Material proporcionado:
───
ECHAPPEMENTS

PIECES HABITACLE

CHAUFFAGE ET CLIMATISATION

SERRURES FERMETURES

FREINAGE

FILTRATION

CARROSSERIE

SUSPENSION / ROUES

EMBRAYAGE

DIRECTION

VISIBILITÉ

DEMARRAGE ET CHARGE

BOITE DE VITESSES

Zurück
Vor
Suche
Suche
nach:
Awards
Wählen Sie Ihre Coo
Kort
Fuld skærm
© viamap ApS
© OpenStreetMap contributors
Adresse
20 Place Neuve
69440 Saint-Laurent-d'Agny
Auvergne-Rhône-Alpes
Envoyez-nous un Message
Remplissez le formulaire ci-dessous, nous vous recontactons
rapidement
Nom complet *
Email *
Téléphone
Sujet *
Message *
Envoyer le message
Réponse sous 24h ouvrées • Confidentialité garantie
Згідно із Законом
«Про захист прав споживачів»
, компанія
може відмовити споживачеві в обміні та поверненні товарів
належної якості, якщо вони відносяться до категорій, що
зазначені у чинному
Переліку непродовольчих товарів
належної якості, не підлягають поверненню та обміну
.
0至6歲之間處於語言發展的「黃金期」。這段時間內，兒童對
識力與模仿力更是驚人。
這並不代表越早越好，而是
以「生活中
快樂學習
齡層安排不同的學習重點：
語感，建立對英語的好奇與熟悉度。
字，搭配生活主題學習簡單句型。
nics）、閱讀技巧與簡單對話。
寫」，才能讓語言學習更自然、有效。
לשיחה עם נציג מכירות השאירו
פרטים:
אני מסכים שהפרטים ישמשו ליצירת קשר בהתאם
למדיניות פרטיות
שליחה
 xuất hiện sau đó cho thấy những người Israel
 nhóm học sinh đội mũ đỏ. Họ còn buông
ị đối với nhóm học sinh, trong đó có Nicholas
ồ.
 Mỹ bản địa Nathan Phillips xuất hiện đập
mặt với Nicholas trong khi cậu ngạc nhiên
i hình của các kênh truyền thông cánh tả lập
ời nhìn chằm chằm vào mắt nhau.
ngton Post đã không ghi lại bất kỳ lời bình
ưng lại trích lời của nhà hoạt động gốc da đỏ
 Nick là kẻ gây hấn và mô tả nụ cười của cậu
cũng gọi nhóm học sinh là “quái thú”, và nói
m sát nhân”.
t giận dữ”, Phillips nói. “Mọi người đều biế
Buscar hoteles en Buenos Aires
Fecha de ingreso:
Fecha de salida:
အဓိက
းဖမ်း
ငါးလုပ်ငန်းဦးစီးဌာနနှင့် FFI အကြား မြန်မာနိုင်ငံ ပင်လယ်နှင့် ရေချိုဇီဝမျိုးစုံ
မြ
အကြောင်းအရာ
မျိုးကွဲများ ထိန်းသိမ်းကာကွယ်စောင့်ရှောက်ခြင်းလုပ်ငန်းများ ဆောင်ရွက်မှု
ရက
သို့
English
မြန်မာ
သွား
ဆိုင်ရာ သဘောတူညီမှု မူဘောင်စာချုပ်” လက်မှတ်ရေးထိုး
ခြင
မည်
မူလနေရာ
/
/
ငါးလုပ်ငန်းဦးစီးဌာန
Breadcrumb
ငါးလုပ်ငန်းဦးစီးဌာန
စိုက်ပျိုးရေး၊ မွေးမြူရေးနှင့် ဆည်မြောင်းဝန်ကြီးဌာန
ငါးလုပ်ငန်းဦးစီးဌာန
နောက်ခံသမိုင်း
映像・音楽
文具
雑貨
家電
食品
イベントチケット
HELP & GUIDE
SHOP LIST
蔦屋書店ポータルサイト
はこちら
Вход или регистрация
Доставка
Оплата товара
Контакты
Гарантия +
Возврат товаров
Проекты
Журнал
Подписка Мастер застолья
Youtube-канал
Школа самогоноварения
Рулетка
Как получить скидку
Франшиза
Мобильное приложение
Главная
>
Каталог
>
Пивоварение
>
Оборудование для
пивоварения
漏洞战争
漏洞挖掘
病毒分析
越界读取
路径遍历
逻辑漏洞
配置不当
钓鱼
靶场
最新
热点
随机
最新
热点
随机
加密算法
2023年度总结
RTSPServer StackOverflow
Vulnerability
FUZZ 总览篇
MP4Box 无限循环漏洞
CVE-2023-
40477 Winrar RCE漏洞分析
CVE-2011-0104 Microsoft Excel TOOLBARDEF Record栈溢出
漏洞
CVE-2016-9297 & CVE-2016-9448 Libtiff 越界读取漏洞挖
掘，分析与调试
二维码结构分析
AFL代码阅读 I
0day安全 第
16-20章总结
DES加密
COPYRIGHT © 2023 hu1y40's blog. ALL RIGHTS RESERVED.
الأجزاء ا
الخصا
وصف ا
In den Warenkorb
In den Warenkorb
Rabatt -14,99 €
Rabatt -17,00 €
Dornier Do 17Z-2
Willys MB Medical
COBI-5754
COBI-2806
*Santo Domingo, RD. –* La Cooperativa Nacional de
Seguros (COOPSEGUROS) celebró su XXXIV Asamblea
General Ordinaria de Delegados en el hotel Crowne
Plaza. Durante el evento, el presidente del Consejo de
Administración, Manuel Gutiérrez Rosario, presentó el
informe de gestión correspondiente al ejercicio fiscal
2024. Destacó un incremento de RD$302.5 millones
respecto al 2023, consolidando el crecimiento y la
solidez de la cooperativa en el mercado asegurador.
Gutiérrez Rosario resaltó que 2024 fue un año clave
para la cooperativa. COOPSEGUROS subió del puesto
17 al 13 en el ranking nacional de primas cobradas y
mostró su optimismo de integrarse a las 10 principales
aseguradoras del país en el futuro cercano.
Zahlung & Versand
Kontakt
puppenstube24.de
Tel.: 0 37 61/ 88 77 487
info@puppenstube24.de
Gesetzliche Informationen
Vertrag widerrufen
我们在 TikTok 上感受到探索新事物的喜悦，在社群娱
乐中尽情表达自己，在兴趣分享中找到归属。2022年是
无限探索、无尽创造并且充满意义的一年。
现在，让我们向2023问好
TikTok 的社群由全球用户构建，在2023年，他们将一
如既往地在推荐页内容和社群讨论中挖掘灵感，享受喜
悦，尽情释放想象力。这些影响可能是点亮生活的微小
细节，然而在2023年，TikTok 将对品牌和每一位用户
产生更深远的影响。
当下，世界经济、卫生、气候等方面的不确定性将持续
───
Descripción de la tarea: Cambia "TikTok" por "Instagram" en todas las filas anteriores y reprodúcelas completas sin ninguna otra modificación.

Respuesta:
ECHAPPEMENTS

PIECES HABITACLE

CHAUFFAGE ET CLIMATISATION

SERRURES FERMETURES

FREINAGE

FILTRATION

CARROSSERIE

SUSPENSION / ROUES

EMBRAYAGE

DIRECTION

VISIBILITÉ

DEMARRAGE ET CHARGE

BOITE DE VITESSES

Zurück
Vor
Suche
Suche
nach:
Awards
Wählen Sie Ihre Coo
Kort
Fuld skærm
© viamap ApS
© OpenStreetMap contributors
Adresse
20 Place Neuve
69440 Saint-Laurent-d'Agny
Auvergne-Rhône-Alpes
Envoyez-nous un Message
Remplissez le formulaire ci-dessous, nous vous recontactons
rapidement
Nom complet *
Email *
Téléphone
Sujet *
Message *
Envoyer le message
Réponse sous 24h ouvrées • Confidentialité garantie
Згідно із Законом
«Про захист прав споживачів»
, компанія
може відмовити споживачеві в обміні та поверненні товарів
належної якості, якщо вони відносяться до категорій, що
зазначені у чинному
Переліку непродовольчих товарів
належної якості, не підлягають поверненню та обміну
.
0至6歲之間處於語言發展的「黃金期」。這段時間內，兒童對
識力與模仿力更是驚人。
這並不代表越早越好，而是
以「生活中
快樂學習
齡層安排不同的學習重點：
語感，建立對英語的好奇與熟悉度。
字，搭配生活主題學習簡單句型。
nics）、閱讀技巧與簡單對話。
寫」，才能讓語言學習更自然、有效。
לשיחה עם נציג מכירות השאירו
פרטים:
אני מסכים שהפרטים ישמשו ליצירת קשר בהתאם
למדיניות פרטיות
שליחה
 xuất hiện sau đó cho thấy những người Israel
 nhóm học sinh đội mũ đỏ. Họ còn buông
ị đối với nhóm học sinh, trong đó có Nicholas
ồ.
 Mỹ bản địa Nathan Phillips xuất hiện đập
mặt với Nicholas trong khi cậu ngạc nhiên
i hình của các kênh truyền thông cánh tả lập
ời nhìn chằm chằm vào mắt nhau.
ngton Post đã không ghi lại bất kỳ lời bình
ưng lại trích lời của nhà hoạt động gốc da đỏ
 Nick là kẻ gây hấn và mô tả nụ cười của cậu
cũng gọi nhóm học sinh là “quái thú”, và nói
m sát nhân”.
t giận dữ”, Phillips nói. “Mọi người đều biế
Buscar hoteles en Buenos Aires
Fecha de ingreso:
Fecha de salida:
အဓိက
းဖမ်း
ငါးလုပ်ငန်းဦးစီးဌာနနှင့် FFI အကြား မြန်မာနိုင်ငံ ပင်လယ်နှင့် ရေချိုဇီဝမျိုးစုံ
မြ
အကြောင်းအရာ
မျိုးကွဲများ ထိန်းသိမ်းကာကွယ်စောင့်ရှောက်ခြင်းလုပ်ငန်းများ ဆောင်ရွက်မှု
ရက
သို့
English
မြန်မာ
သွား
ဆိုင်ရာ သဘောတူညီမှု မူဘောင်စာချုပ်” လက်မှတ်ရေးထိုး
ခြင
မည်
မူလနေရာ
/
/
ငါးလုပ်ငန်းဦးစီးဌာန
Breadcrumb
ငါးလုပ်ငန်းဦးစီးဌာန
စိုက်ပျိုးရေး၊ မွေးမြူရေးနှင့် ဆည်မြောင်းဝန်ကြီးဌာန
ငါးလုပ်ငန်းဦးစီးဌာန
နောက်ခံသမိုင်း
映像・音楽
文具
雑貨
家電
食品
イベントチケット
HELP & GUIDE
SHOP LIST
蔦屋書店ポータルサイト
はこちら
Вход или регистрация
Доставка
Оплата товара
Контакты
Гарантия +
Возврат товаров
Проекты
Журнал
Подписка Мастер застолья
Youtube-канал
Школа самогоноварения
Рулетка
Как получить скидку
Франшиза
Мобильное приложение
Главная
>
Каталог
>
Пивоварение
>
Оборудование для
пивоварения
漏洞战争
漏洞挖掘
病毒分析
越界读取
路径遍历
逻辑漏洞
配置不当
钓鱼
靶场
最新
热点
随机
最新
热点
随机
加密算法
2023年度总结
RTSPServer StackOverflow
Vulnerability
FUZZ 总览篇
MP4Box 无限循环漏洞
CVE-2023-
40477 Winrar RCE漏洞分析
CVE-2011-0104 Microsoft Excel TOOLBARDEF Record栈溢出
漏洞
CVE-2016-9297 & CVE-2016-9448 Libtiff 越界读取漏洞挖
掘，分析与调试
二维码结构分析
AFL代码阅读 I
0day安全 第
16-20章总结
DES加密
COPYRIGHT © 2023 hu1y40's blog. ALL RIGHTS RESERVED.
الأجزاء ا
الخصا
وصف ا
In den Warenkorb
In den Warenkorb
Rabatt -14,99 €
Rabatt -17,00 €
Dornier Do 17Z-2
Willys MB Medical
COBI-5754
COBI-2806
*Santo Domingo, RD. –* La Cooperativa Nacional de
Seguros (COOPSEGUROS) celebró su XXXIV Asamblea
General Ordinaria de Delegados en el hotel Crowne
Plaza. Durante el evento, el presidente del Consejo de
Administración, Manuel Gutiérrez Rosario, presentó el
informe de gestión correspondiente al ejercicio fiscal
2024. Destacó un incremento de RD$302.5 millones
respecto al 2023, consolidando el crecimiento y la
solidez de la cooperativa en el mercado asegurador.
Gutiérrez Rosario resaltó que 2024 fue un año clave
para la cooperativa. COOPSEGUROS subió del puesto
17 al 13 en el ranking nacional de primas cobradas y
mostró su optimismo de integrarse a las 10 principales
aseguradoras del país en el futuro cercano.
Zahlung & Versand
Kontakt
puppenstube24.de
Tel.: 0 37 61/ 88 77 487
info@puppenstube24.de
Gesetzliche Informationen
Vertrag widerrufen
我们在 Instagram 上感受到探索新事物的喜悦，在社群娱
乐中尽情表达自己，在兴趣分享中找到归属。2022年是
无限探索、无尽创造并且充满意义的一年。
现在，让我们向2023问好
Instagram 的社群由全球用户构建，在2023年，他们将一
如既往地在推荐页内容和社群讨论中挖掘灵感，享受喜
悦，尽情释放想象力。这些影响可能是点亮生活的微小
细节，然而在2023年，Instagram 将对品牌和每一位用户
产生更深远的影响。
当下，世界经济、卫生、气候等方面的不确定性将持续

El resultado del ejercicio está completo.